Годины
Июль 41-го…
Землю как будто наклонили: все, что было на земле, что могло двигаться, медленно сползало на восток. По мощеным трактам, по душным от пыли проселкам, по тропам, промятым прямо по несбереженным в эту лихую годину хлебам, люди шли и не смели остановиться: женщины с детьми на окаменелых от натуги руках, старухи в платках, согнутые тяжестью еще не брошенных узлов, ребятишки, то догоняющие с плачем своих матерей, то снова затеривающиеся в общем движении людей, изнемогающих от усталости, своего и чужого горя, голодности и униженности, — тьмы людей, среди которых двигались подводы, ревели одуревшие коровы с дикими, будто вспухшими, глазами, ползли машины, катились пушки вслед за покорно-бесчувственными лошадьми. Позади, по краям, в самой этой раздавшейся за обочины пестрой людской реке, текущей прочь от закатного солнца, шли другие люди, одинаково одетые в испятнанные потом гимнастерки, в пилотках, а многие и без пилоток, не пряча от солнца недавно стриженные головы. Люди эти, ставшие теперь солдатами, тоже шли на восток, вцепившись усталыми руками в ремни своих винтовок, и качались над их плечами и головами, взблескивая прожигающими отсветами солнца, ненужно длинные штыки. Солдаты шли молча, глядя вниз, в растертую людьми и машинами землю; казалось, никто из них не видел, не хотел видеть стоящие в спелости хлеба, затененные леса по логам, дома деревень на взгорьях, никто из них не смотрел в распахнутое небо, никто из них уже не ждал от знойной, давящей высоты ничего, кроме лиха.
Макар Разуваев перешел за обочину, спустил с натертого плеча лямку; пулемет, привязанный к вожже, дужкой придавил серые лопухи, пыль потекла с помятого кожуха, с окованных, пообтертых до лоска колес.
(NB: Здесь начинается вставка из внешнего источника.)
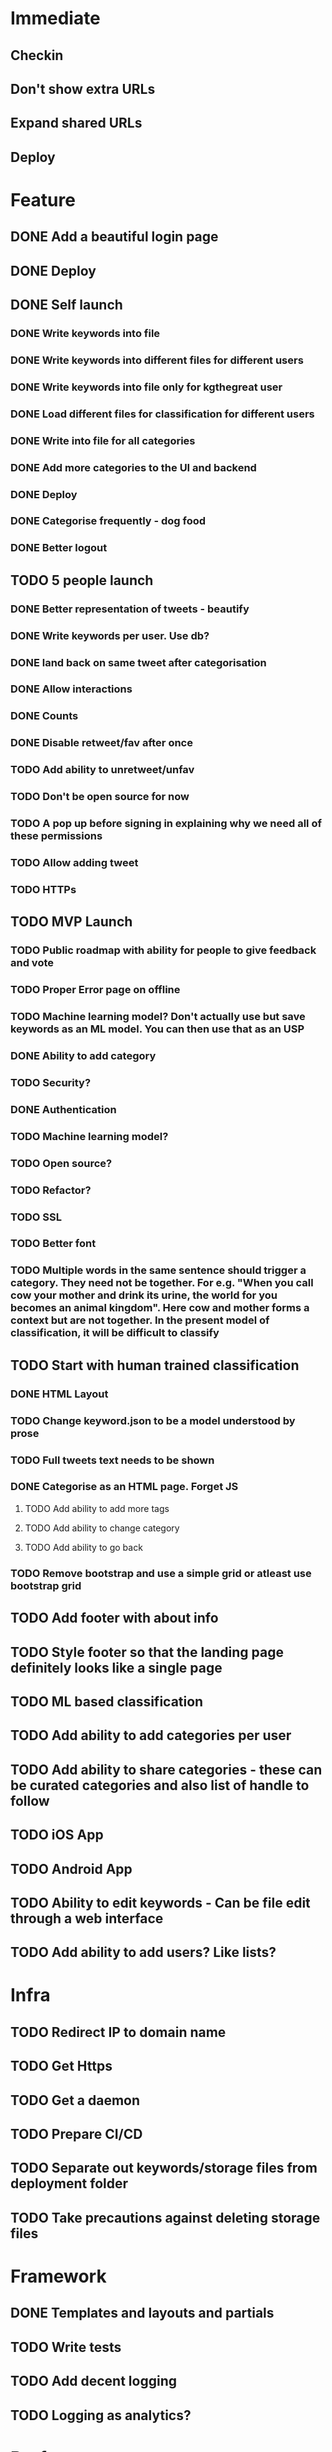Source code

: * Immediate
** Checkin
** Don't show extra URLs
** Expand shared URLs
** Deploy
* Feature
** DONE Add a beautiful login page
** DONE Deploy
** DONE Self launch
*** DONE Write keywords into file
*** DONE Write keywords into different files for different users
*** DONE Write keywords into file only for kgthegreat user
*** DONE Load different files for classification for different users
*** DONE Write into file for all categories
*** DONE Add more categories to the UI and backend
*** DONE Deploy
*** DONE Categorise frequently - dog food
*** DONE Better logout
** TODO 5 people launch
*** DONE Better representation of tweets - beautify
*** DONE Write keywords per user. Use db?
*** DONE land back on same tweet after categorisation
*** DONE Allow interactions
*** DONE Counts
*** DONE Disable retweet/fav after once
*** TODO Add ability to unretweet/unfav
*** TODO Don't be open source for now
*** TODO A pop up before signing in explaining why we need all of these permissions
*** TODO Allow adding tweet
*** TODO HTTPs
** TODO MVP Launch
*** TODO Public roadmap with ability for people to give feedback and vote
*** TODO Proper Error page on offline
*** TODO Machine learning model? Don't actually use but save keywords as an ML model. You can then use that as an USP
*** DONE Ability to add category
*** TODO Security?
*** DONE Authentication
*** TODO Machine learning model?
*** TODO Open source?
*** TODO Refactor?
*** TODO SSL
*** TODO Better font
*** TODO Multiple words in the same sentence should trigger a category. They need not be together. For e.g. "When you call cow your mother and drink its urine, the world for you becomes an animal kingdom". Here cow and mother forms a context but are not together. In the present model of classification, it will be difficult to classify
** TODO Start with human trained classification
*** DONE HTML Layout
*** TODO Change keyword.json to be a model understood by prose
*** TODO Full tweets text needs to be shown
*** DONE Categorise as an HTML page. Forget JS
**** TODO Add ability to add more tags
**** TODO Add ability to change category
**** TODO Add ability to go back
*** TODO Remove bootstrap and use a simple grid or atleast use bootstrap grid
** TODO Add footer with about info
** TODO Style footer so that the landing page definitely looks like a single page
** TODO ML based classification
** TODO Add ability to add categories per user
** TODO Add ability to share categories - these can be curated categories and also list of handle to follow
** TODO iOS App
** TODO Android App
** TODO Ability to edit keywords - Can be file edit through a web interface
** TODO Add ability to add users? Like lists?
* Infra
** TODO Redirect IP to domain name
** TODO Get Https
** TODO Get a daemon
** TODO Prepare CI/CD
** TODO Separate out keywords/storage files from deployment folder
** TODO Take precautions against deleting storage files
* Framework
** DONE Templates and layouts and partials
** TODO Write tests
** TODO Add decent logging 
** TODO Logging as analytics?
* Performance
** Introducing bootstrap.bundle js for tooltip instead of bootstrap.min.js has resulted in visible tab delayed loading. Actually the problem is with enabling data tooltip for all elements. It introduces a significant lag in displaying active tab. and then fetching images. rather not have tool tip
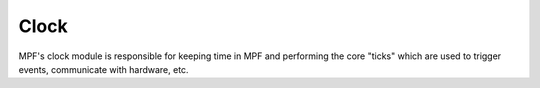 Clock
=====

MPF's clock module is responsible for keeping time in MPF and performing the core "ticks" which are used to trigger
events, communicate with hardware, etc.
Пулемет он подобрал у Рудни, на перекрестке дорог, на бугре под березами, где лежали два пулеметчика в взгорбившихся на спинах гимнастерках; по-уставному раскинув ноги в еще не стоптанных ботинках, они лежали голова к голове, и, видно, давно. Из всего, что случилось за первую и вторую неделю июля: бомбежек, людских страданий, солдатской горечи, — он почему-то особо запомнил этих пулеметчиков на бугре у дороги, лежащих в тихости, без пилоток, голова к голове. Сбоку пулемета свисала лента с недострелянными патронами, рядом стояли три коробки с открытыми крышками — одна порожняя, две полные, с уложенными лентами. Снаряд пропахал землю прямо по тугим корням, чернотой взрыва окинув по низу березы. Выше стволы чисто белели, и живая тень листьев шевелилась на белых стволах, на еще не обмятых гимнастерках, на стриженых затылках парней. Если бы не земля, надорванная снарядом, не черная гарь на стволах, можно было подумать, что на бугре, в тени листьев, заснули два умаявшихся подпаска. Может быть, потому он и взял пулемет и повез за собой в скопище людей, отступающих в глубь России, что стриженые эти парни, чем-то похожие на знакомых ему семигорских подпасков, не успели дострелять припасенные для боев патроны.